-- Task data follows --

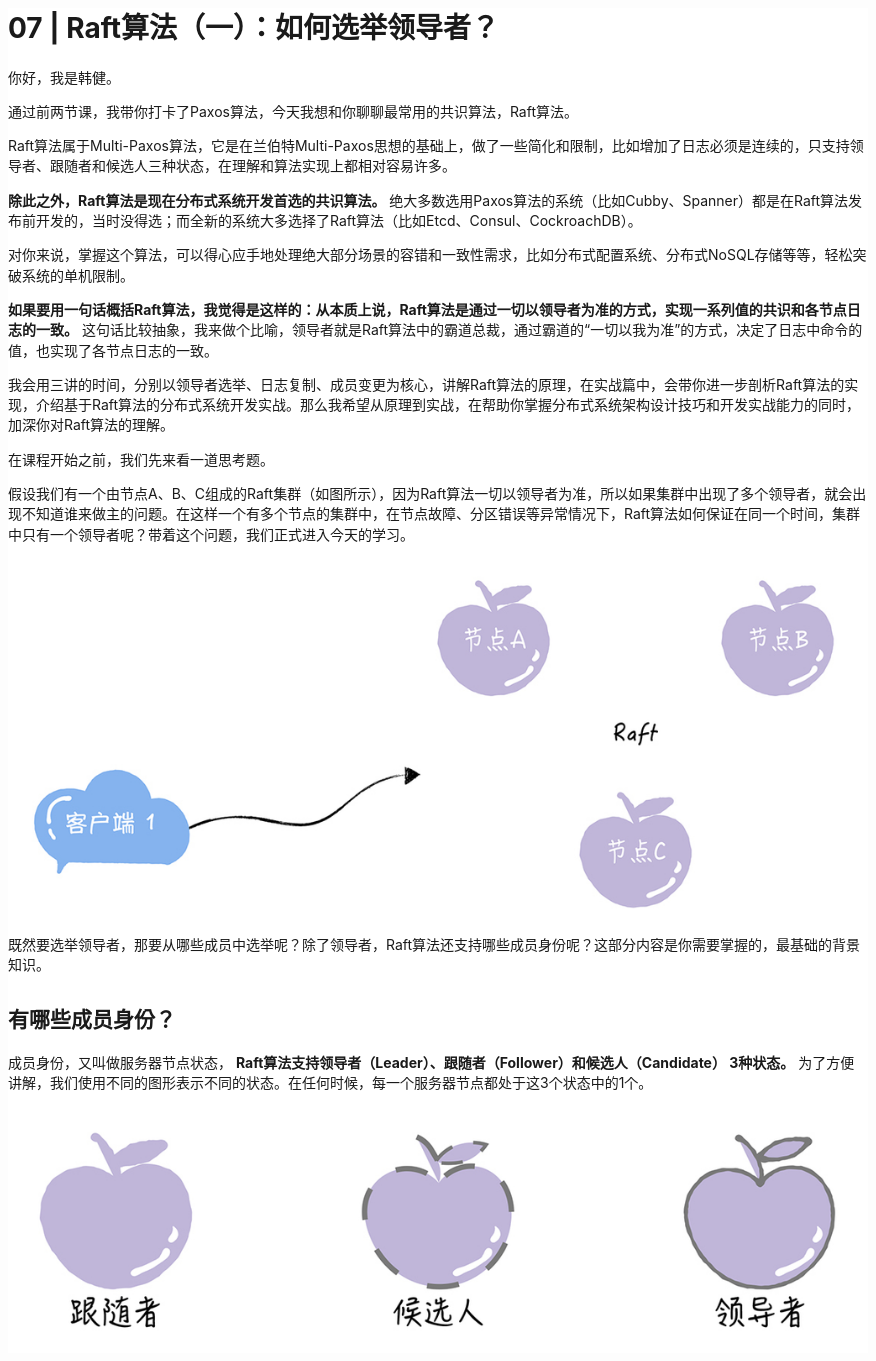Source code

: # 07 | Raft算法（一）：如何选举领导者？
你好，我是韩健。

通过前两节课，我带你打卡了Paxos算法，今天我想和你聊聊最常用的共识算法，Raft算法。

Raft算法属于Multi-Paxos算法，它是在兰伯特Multi-Paxos思想的基础上，做了一些简化和限制，比如增加了日志必须是连续的，只支持领导者、跟随者和候选人三种状态，在理解和算法实现上都相对容易许多。

**除此之外，Raft算法是现在分布式系统开发首选的共识算法。** 绝大多数选用Paxos算法的系统（比如Cubby、Spanner）都是在Raft算法发布前开发的，当时没得选；而全新的系统大多选择了Raft算法（比如Etcd、Consul、CockroachDB）。

对你来说，掌握这个算法，可以得心应手地处理绝大部分场景的容错和一致性需求，比如分布式配置系统、分布式NoSQL存储等等，轻松突破系统的单机限制。

**如果要用一句话概括Raft算法，我觉得是这样的：从本质上说，Raft算法是通过一切以领导者为准的方式，实现一系列值的共识和各节点日志的一致。** 这句话比较抽象，我来做个比喻，领导者就是Raft算法中的霸道总裁，通过霸道的“一切以我为准”的方式，决定了日志中命令的值，也实现了各节点日志的一致。

我会用三讲的时间，分别以领导者选举、日志复制、成员变更为核心，讲解Raft算法的原理，在实战篇中，会带你进一步剖析Raft算法的实现，介绍基于Raft算法的分布式系统开发实战。那么我希望从原理到实战，在帮助你掌握分布式系统架构设计技巧和开发实战能力的同时，加深你对Raft算法的理解。

在课程开始之前，我们先来看一道思考题。

假设我们有一个由节点A、B、C组成的Raft集群（如图所示），因为Raft算法一切以领导者为准，所以如果集群中出现了多个领导者，就会出现不知道谁来做主的问题。在这样一个有多个节点的集群中，在节点故障、分区错误等异常情况下，Raft算法如何保证在同一个时间，集群中只有一个领导者呢？带着这个问题，我们正式进入今天的学习。

![](images/204472/b99084301cf7b944af0490aa0297ff33.jpg)

既然要选举领导者，那要从哪些成员中选举呢？除了领导者，Raft算法还支持哪些成员身份呢？这部分内容是你需要掌握的，最基础的背景知识。

## 有哪些成员身份？

成员身份，又叫做服务器节点状态， **Raft算法支持领导者（Leader）、跟随者（Follower）和候选人（Candidate） 3种状态。** 为了方便讲解，我们使用不同的图形表示不同的状态。在任何时候，每一个服务器节点都处于这3个状态中的1个。

![](images/204472/280eff8a48c50fc3566ddbde9a97ee03.jpg)
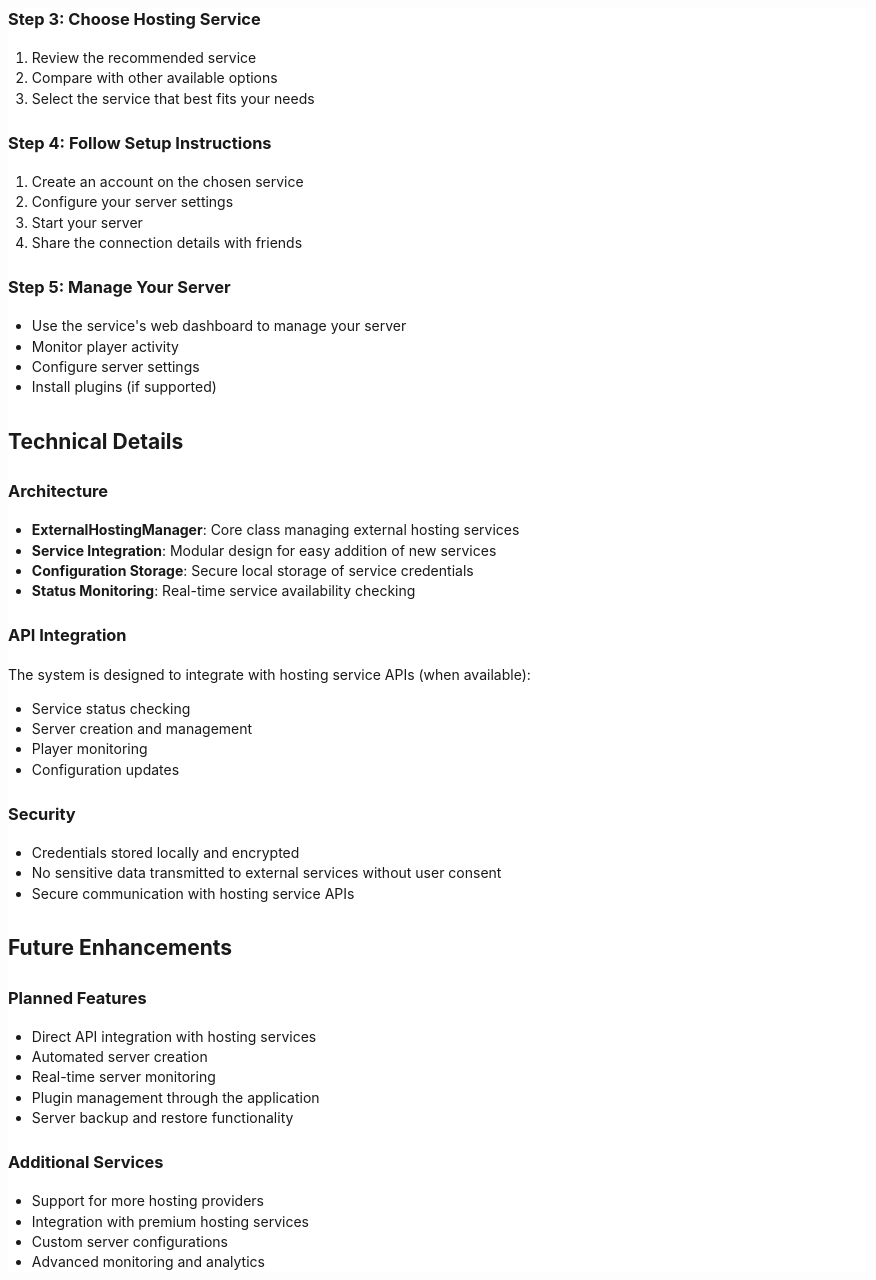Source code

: ### Step 3: Choose Hosting Service
1. Review the recommended service
2. Compare with other available options
3. Select the service that best fits your needs

### Step 4: Follow Setup Instructions
1. Create an account on the chosen service
2. Configure your server settings
3. Start your server
4. Share the connection details with friends

### Step 5: Manage Your Server
- Use the service's web dashboard to manage your server
- Monitor player activity
- Configure server settings
- Install plugins (if supported)

## Technical Details

### Architecture
- **ExternalHostingManager**: Core class managing external hosting services
- **Service Integration**: Modular design for easy addition of new services
- **Configuration Storage**: Secure local storage of service credentials
- **Status Monitoring**: Real-time service availability checking

### API Integration
The system is designed to integrate with hosting service APIs (when available):
- Service status checking
- Server creation and management
- Player monitoring
- Configuration updates

### Security
- Credentials stored locally and encrypted
- No sensitive data transmitted to external services without user consent
- Secure communication with hosting service APIs

## Future Enhancements

### Planned Features
- Direct API integration with hosting services
- Automated server creation
- Real-time server monitoring
- Plugin management through the application
- Server backup and restore functionality

### Additional Services
- Support for more hosting providers
- Integration with premium hosting services
- Custom server configurations
- Advanced monitoring and analytics
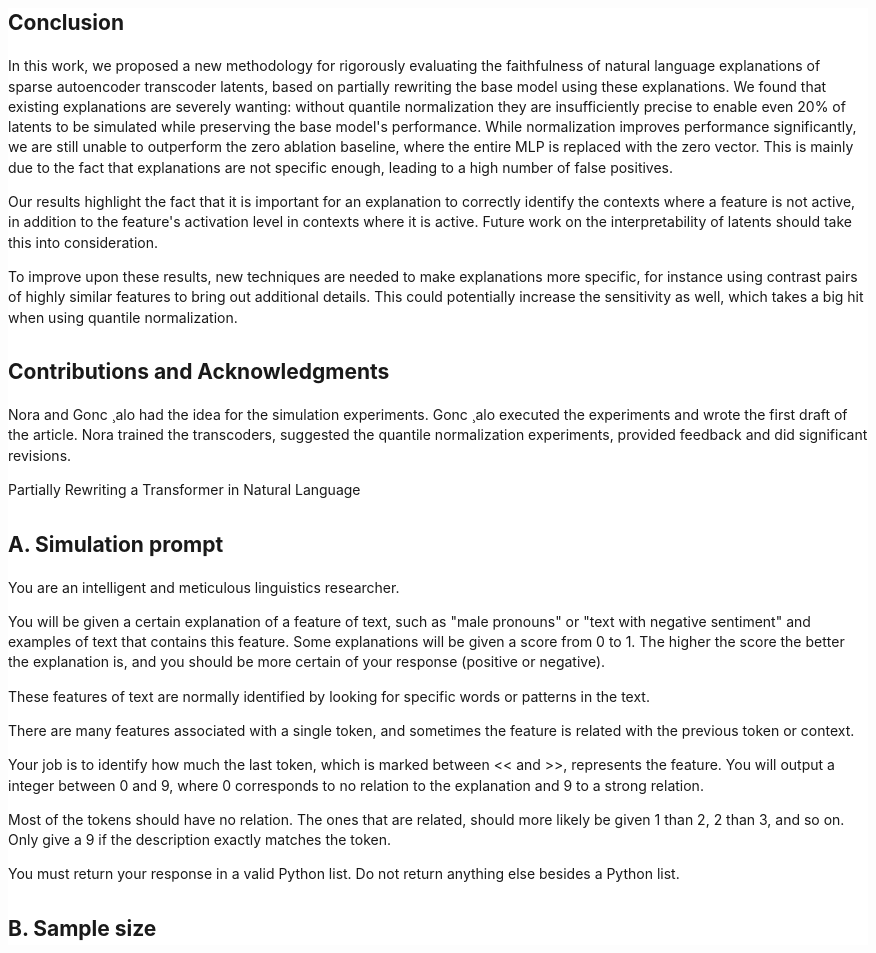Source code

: ## Conclusion

In this work, we proposed a new methodology for rigorously evaluating the faithfulness of natural language explanations of sparse autoencoder transcoder latents, based on partially rewriting the base model using these explanations. We found that existing explanations are severely wanting: without quantile normalization they are insufficiently precise to enable even 20% of latents to be simulated while preserving the base model's performance. While normalization improves performance significantly, we are still unable to outperform the zero ablation baseline, where the entire MLP is replaced with the zero vector. This is mainly due to the fact that explanations are not specific enough, leading to a high number of false positives.

Our results highlight the fact that it is important for an explanation to correctly identify the contexts where a feature is not active, in addition to the feature's activation level in contexts where it is active. Future work on the interpretability of latents should take this into consideration.

To improve upon these results, new techniques are needed to make explanations more specific, for instance using contrast pairs of highly similar features to bring out additional details. This could potentially increase the sensitivity as well, which takes a big hit when using quantile normalization.

## Contributions and Acknowledgments

Nora and Gonc ¸alo had the idea for the simulation experiments. Gonc ¸alo executed the experiments and wrote the first draft of the article. Nora trained the transcoders, suggested the quantile normalization experiments, provided feedback and did significant revisions.

Partially Rewriting a Transformer in Natural Language

## A. Simulation prompt

You are an intelligent and meticulous linguistics researcher.

You will be given a certain explanation of a feature of text, such as "male pronouns" or "text with negative sentiment" and examples of text that contains this feature. Some explanations will be given a score from 0 to 1. The higher the score the better the explanation is, and you should be more certain of your response (positive or negative).

These features of text are normally identified by looking for specific words or patterns in the text.

There are many features associated with a single token, and sometimes the feature is related with the previous token or context.

Your job is to identify how much the last token, which is marked between << and >>, represents the feature. You will output a integer between 0 and 9, where 0 corresponds to no relation to the explanation and 9 to a strong relation.

Most of the tokens should have no relation. The ones that are related, should more likely be given 1 than 2, 2 than 3, and so on. Only give a 9 if the description exactly matches the token.

You must return your response in a valid Python list. Do not return anything else besides a Python list.

## B. Sample size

-- Task data concluded --

Request —
A single number is needed: how many lines of the material contain the word "Step".

Output of the exercise —
3